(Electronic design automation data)
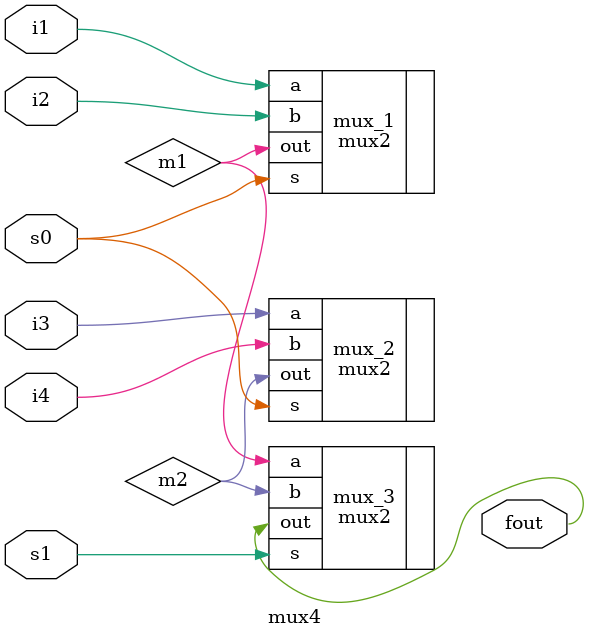
<source format=v>
`timescale 1ns / 1ps


module mux4(i1,i2,i3,i4,fout,s0,s1);
input i1,i2,i3,i4,s0,s1;
output fout;
wire m1,m2;
mux2 mux_1(.a(i1),.b(i2),.out(m1),.s(s0));
mux2 mux_2(.a(i3),.b(i4),.out(m2),.s(s0));
mux2 mux_3(.a(m1),.b(m2),.out(fout),.s(s1));

endmodule

</source>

▸ What you have to do
Would you write out each entry word for word and omit the images?

▸ Output below
<source format=v>
`timescale 1ns / 1ps


module mux4(i1,i2,i3,i4,fout,s0,s1);
input i1,i2,i3,i4,s0,s1;
output fout;
wire m1,m2;
mux2 mux_1(.a(i1),.b(i2),.out(m1),.s(s0));
mux2 mux_2(.a(i3),.b(i4),.out(m2),.s(s0));
mux2 mux_3(.a(m1),.b(m2),.out(fout),.s(s1));

endmodule

</source>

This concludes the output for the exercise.